I would claim that it is not just a theocratic state but it is a theocratic state in the vein of Chinese concept of mandate of Heaven or like Thomas Aquinas claim that the act of governing office and its function preserves a natural, political and theological order. Unlike traditional macro in micro models though, the division both government and king are objects in the flow. One does not make the order but just channels it. If the king were not maintain property in line with reinforcing the government he would presumably lose the mandate to rule. The creation of the state is tied to the production of all things including the ordering of the world. The property is arranged in line to promote and keep and preserve the state along with the natural and theological order that is coextensive with it.

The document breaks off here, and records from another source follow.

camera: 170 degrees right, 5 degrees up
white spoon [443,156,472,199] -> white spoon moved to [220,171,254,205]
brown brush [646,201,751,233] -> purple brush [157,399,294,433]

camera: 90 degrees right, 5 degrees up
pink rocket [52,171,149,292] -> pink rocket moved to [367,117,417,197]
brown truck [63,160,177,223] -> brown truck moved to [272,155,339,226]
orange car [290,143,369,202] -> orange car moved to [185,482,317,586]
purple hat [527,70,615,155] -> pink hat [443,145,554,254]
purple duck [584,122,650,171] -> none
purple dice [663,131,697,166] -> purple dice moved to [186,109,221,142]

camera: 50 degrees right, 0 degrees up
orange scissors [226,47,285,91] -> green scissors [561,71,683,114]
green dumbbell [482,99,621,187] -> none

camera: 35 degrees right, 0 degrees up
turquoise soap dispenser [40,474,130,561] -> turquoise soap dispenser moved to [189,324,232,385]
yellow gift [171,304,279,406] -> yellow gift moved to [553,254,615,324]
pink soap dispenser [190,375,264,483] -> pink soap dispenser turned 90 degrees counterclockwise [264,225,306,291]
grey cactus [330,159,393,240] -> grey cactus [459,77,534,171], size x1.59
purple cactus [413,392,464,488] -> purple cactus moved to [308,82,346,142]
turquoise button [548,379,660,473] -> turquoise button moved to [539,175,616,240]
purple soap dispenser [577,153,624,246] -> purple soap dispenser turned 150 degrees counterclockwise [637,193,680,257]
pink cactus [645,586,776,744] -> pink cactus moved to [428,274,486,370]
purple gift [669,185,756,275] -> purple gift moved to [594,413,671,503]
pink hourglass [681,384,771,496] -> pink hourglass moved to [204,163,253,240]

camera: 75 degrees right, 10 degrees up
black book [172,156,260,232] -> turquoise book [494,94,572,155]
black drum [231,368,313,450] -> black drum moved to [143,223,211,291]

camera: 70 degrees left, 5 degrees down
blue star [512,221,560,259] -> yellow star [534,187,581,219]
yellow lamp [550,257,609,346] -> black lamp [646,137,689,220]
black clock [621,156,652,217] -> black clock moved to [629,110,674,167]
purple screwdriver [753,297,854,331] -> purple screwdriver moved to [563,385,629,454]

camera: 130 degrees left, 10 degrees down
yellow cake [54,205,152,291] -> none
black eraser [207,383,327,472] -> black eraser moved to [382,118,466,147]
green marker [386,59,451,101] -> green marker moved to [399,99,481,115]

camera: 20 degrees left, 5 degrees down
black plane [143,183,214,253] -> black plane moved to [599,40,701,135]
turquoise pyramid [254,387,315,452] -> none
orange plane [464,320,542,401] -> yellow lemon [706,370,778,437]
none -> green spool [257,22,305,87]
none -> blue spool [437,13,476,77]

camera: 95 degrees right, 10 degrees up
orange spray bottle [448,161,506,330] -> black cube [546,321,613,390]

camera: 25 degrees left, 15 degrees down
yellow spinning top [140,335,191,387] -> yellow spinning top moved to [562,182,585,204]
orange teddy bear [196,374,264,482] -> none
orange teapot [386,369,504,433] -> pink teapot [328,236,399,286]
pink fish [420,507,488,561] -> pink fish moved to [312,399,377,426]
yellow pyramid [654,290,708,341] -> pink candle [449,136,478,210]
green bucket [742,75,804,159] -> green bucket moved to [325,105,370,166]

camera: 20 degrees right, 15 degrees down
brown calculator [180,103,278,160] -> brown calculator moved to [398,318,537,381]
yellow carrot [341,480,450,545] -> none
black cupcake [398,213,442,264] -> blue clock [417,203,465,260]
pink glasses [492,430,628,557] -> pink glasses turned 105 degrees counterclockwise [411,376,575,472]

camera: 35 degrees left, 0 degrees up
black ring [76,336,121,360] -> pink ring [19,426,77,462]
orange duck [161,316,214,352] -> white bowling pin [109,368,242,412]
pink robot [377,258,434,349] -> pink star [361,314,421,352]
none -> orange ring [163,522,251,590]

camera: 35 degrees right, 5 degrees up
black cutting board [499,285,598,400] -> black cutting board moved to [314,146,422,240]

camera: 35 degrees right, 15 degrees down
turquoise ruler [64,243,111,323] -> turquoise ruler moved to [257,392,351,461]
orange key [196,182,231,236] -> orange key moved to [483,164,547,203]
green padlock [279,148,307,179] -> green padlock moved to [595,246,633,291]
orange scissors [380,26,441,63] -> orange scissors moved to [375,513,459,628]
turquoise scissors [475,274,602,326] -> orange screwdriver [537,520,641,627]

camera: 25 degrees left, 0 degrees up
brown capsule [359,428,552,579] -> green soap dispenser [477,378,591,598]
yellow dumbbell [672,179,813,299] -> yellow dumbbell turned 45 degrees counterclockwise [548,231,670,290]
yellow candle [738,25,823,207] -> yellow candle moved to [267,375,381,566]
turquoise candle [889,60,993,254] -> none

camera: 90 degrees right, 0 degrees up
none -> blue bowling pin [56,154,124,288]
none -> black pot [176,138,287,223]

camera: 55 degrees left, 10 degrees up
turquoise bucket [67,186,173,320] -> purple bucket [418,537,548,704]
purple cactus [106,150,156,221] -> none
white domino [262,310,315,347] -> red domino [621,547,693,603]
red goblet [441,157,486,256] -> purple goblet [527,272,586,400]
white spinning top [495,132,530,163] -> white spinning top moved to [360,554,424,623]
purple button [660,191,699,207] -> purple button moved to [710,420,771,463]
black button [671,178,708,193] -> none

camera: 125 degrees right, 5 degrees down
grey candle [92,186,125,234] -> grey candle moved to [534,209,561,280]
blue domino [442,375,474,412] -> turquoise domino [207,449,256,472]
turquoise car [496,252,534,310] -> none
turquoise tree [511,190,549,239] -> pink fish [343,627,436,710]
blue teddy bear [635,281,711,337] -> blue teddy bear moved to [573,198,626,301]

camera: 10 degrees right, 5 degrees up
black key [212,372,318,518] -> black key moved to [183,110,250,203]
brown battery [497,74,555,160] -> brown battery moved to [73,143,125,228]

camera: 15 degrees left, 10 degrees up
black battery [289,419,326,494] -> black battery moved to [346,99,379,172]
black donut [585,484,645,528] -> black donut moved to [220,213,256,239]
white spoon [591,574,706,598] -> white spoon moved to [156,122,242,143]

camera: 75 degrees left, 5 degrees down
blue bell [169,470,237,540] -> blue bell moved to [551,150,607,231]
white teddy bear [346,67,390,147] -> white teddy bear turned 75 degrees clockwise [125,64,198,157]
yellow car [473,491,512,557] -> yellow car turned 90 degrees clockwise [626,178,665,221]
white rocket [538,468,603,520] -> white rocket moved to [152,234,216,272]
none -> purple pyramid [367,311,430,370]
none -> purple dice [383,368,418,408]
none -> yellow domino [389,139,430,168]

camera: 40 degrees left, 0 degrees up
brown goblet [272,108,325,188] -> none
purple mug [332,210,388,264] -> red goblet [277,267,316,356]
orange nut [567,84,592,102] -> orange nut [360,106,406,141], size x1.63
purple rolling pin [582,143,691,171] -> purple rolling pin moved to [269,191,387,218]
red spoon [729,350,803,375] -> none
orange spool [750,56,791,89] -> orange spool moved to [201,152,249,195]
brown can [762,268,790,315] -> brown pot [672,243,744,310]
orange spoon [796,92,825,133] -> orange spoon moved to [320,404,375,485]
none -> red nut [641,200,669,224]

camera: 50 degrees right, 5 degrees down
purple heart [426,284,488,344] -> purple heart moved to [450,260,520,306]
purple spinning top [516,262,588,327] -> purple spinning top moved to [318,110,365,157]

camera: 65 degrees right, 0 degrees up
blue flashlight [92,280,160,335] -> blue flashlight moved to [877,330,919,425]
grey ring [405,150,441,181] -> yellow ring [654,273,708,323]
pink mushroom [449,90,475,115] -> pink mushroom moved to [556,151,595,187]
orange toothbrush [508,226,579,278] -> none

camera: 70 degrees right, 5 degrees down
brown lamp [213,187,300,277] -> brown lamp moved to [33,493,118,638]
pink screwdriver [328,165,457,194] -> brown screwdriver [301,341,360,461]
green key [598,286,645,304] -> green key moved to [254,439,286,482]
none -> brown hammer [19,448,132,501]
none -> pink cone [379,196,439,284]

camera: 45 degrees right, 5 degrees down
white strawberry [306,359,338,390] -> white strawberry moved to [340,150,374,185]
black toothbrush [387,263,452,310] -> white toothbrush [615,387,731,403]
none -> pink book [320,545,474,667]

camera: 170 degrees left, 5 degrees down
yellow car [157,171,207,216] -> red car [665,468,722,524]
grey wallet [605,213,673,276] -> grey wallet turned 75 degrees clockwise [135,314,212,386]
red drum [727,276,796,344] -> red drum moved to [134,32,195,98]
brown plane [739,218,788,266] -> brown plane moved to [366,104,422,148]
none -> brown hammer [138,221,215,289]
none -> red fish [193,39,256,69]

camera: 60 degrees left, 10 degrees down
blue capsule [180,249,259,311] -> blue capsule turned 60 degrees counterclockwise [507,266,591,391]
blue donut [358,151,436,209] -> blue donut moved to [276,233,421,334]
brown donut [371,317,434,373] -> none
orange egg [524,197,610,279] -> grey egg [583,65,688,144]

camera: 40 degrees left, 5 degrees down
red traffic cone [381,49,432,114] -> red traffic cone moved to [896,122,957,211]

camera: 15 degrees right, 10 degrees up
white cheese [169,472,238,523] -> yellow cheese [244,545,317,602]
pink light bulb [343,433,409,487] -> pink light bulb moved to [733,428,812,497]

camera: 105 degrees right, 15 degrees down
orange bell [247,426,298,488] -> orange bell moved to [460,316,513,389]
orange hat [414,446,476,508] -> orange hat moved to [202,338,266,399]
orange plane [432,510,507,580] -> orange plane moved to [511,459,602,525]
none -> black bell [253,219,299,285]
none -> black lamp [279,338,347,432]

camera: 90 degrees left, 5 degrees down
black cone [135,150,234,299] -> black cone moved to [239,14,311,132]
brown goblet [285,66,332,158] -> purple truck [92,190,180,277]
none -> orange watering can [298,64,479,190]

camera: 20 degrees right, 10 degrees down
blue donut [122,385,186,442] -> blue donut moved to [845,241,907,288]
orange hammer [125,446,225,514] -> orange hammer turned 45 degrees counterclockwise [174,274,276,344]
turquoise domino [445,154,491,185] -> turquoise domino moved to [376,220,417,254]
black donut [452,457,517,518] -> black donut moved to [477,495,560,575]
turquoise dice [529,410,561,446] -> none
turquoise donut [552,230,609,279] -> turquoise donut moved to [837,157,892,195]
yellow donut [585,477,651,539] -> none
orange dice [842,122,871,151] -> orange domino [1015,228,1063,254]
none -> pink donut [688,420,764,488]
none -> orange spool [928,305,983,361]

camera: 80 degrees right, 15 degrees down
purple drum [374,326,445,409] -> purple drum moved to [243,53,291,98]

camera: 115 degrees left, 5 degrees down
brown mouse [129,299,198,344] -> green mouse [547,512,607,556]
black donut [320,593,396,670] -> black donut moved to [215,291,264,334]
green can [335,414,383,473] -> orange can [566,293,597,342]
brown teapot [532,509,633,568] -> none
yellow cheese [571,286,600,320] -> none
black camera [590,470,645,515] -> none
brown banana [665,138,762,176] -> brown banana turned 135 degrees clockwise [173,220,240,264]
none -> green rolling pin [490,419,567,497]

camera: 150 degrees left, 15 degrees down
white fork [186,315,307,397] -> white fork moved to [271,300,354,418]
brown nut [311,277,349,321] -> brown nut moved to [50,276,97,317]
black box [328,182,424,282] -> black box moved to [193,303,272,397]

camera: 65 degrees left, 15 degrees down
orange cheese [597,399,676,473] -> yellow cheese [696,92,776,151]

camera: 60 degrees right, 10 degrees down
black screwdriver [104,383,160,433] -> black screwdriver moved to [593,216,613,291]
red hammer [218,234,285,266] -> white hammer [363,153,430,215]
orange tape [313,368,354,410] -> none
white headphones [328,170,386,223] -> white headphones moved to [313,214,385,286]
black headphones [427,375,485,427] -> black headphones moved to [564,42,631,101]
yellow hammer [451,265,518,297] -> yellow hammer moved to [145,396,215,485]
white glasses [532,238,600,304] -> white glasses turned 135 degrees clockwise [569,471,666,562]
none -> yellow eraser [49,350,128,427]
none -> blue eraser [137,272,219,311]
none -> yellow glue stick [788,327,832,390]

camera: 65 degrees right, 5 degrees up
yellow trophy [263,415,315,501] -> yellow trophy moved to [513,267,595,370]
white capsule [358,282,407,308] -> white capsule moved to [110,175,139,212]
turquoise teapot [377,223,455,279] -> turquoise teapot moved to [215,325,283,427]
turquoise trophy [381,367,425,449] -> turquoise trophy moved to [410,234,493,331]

The miracles seem to be the founding of the political order with the flow of the installation of natural and theological properties along with it.
Posted by: Aaron Alvarez | 03/19/2014 at 10:57 PM
I don't see much evidence for either the mandate of Heaven; there is more to be said for the idea that the act of governing office and its function preserves a natural, political and theological order, but I think you miss some complexities and ironies when it comes to either the natural or theological order.
Posted by: Eric Schliesser | 03/20/2014 at 12:30 AM
The thing that I know I am missing and that I know goes over my head. Is the position of the Spanish and Portuguese in the work. The talks of their colonies leading up to the discovery and what it means after the disclosure of Bensalem is something that I know eludes me.